Vector Quantized Image-to-Image Translation
This addresses the problem of limited flexibility in image manipulation tasks for researchers and practitioners in computer vision, though it appears incremental as it builds on existing techniques.
The paper tackles the limitation of current image-to-image translation methods, which often only learn recolorization or regional changes due to structural constraints, by proposing a unified framework using vector quantization to enable image-to-image translation, unconditional generation, and image extension, achieving comparable performance to state-of-the-art methods.

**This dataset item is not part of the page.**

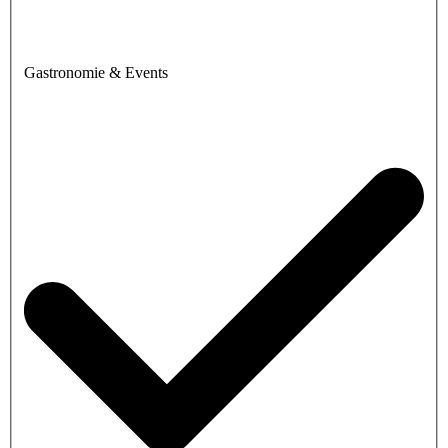
Gastronomie & Events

Current image-to-image translation methods formulate the task with conditional generation models, leading to learning only the recolorization or regional changes as being constrained by the rich structural information provided by the conditional contexts. In this work, we propose introducing the vector quantization technique into the image-to-image translation framework. The vector quantized content representation can facilitate not only the translation, but also the unconditional distribution shared among different domains. Meanwhile, along with the disentangled style representation, the proposed method further enables the capability of image extension with flexibility in both intra- and inter-domains. Qualitative and quantitative experiments demonstrate that our framework achieves comparable performance to the state-of-the-art image-to-image translation and image extension methods. Compared to methods for individual tasks, the proposed method, as a unified framework, unleashes applications combining image-to-image translation, unconditional generation, and image extension altogether. For example, it provides style variability for image generation and extension, and equips image-to-image translation with further extension capabilities.